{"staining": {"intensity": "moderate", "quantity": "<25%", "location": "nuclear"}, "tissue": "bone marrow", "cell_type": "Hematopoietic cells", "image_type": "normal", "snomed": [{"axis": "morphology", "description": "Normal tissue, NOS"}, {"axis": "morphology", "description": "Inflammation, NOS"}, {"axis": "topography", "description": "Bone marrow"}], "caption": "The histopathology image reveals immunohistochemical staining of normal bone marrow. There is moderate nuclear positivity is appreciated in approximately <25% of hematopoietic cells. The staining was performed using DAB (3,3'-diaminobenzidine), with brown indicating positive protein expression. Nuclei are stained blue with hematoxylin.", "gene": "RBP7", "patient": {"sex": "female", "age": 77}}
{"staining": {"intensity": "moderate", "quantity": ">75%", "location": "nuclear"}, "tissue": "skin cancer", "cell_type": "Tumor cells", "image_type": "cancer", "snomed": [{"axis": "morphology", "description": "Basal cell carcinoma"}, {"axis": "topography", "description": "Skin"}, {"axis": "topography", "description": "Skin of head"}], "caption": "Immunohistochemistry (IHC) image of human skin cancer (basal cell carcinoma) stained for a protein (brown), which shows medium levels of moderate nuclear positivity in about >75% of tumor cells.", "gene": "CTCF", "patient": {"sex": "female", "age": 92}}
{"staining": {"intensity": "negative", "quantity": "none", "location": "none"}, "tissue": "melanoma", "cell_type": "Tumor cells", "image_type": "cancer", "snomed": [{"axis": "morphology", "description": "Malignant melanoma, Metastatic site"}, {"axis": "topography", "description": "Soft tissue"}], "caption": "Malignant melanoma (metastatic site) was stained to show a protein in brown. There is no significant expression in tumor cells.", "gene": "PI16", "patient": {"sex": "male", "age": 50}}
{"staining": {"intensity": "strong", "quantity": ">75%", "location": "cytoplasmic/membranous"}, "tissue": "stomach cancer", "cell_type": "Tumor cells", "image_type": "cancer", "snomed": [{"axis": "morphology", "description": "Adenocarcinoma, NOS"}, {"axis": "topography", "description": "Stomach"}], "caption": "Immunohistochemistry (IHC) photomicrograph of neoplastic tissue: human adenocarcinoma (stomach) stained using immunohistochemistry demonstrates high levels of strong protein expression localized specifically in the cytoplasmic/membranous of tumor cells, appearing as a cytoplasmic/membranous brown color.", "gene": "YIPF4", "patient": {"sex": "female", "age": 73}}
____________________
Your answer should be the listing itself, repeated exactly.

{"staining": {"intensity": "moderate", "quantity": "<25%", "location": "nuclear"}, "tissue": "bone marrow", "cell_type": "Hematopoietic cells", "image_type": "normal", "snomed": [{"axis": "morphology", "description": "Normal tissue, NOS"}, {"axis": "morphology", "description": "Inflammation, NOS"}, {"axis": "topography", "description": "Bone marrow"}], "caption": "The histopathology image reveals immunohistochemical staining of normal bone marrow. There is moderate nuclear positivity is appreciated in approximately <25% of hematopoietic cells. The staining was performed using DAB (3,3'-diaminobenzidine), with brown indicating positive protein expression. Nuclei are stained blue with hematoxylin.", "gene": "RBP7", "patient": {"sex": "female", "age": 77}}
{"staining": {"intensity": "moderate", "quantity": ">75%", "location": "nuclear"}, "tissue": "skin cancer", "cell_type": "Tumor cells", "image_type": "cancer", "snomed": [{"axis": "morphology", "description": "Basal cell carcinoma"}, {"axis": "topography", "description": "Skin"}, {"axis": "topography", "description": "Skin of head"}], "caption": "Immunohistochemistry (IHC) image of human skin cancer (basal cell carcinoma) stained for a protein (brown), which shows medium levels of moderate nuclear positivity in about >75% of tumor cells.", "gene": "CTCF", "patient": {"sex": "female", "age": 92}}
{"staining": {"intensity": "negative", "quantity": "none", "location": "none"}, "tissue": "melanoma", "cell_type": "Tumor cells", "image_type": "cancer", "snomed": [{"axis": "morphology", "description": "Malignant melanoma, Metastatic site"}, {"axis": "topography", "description": "Soft tissue"}], "caption": "Malignant melanoma (metastatic site) was stained to show a protein in brown. There is no significant expression in tumor cells.", "gene": "PI16", "patient": {"sex": "male", "age": 50}}
{"staining": {"intensity": "strong", "quantity": ">75%", "location": "cytoplasmic/membranous"}, "tissue": "stomach cancer", "cell_type": "Tumor cells", "image_type": "cancer", "snomed": [{"axis": "morphology", "description": "Adenocarcinoma, NOS"}, {"axis": "topography", "description": "Stomach"}], "caption": "Immunohistochemistry (IHC) photomicrograph of neoplastic tissue: human adenocarcinoma (stomach) stained using immunohistochemistry demonstrates high levels of strong protein expression localized specifically in the cytoplasmic/membranous of tumor cells, appearing as a cytoplasmic/membranous brown color.", "gene": "YIPF4", "patient": {"sex": "female", "age": 73}}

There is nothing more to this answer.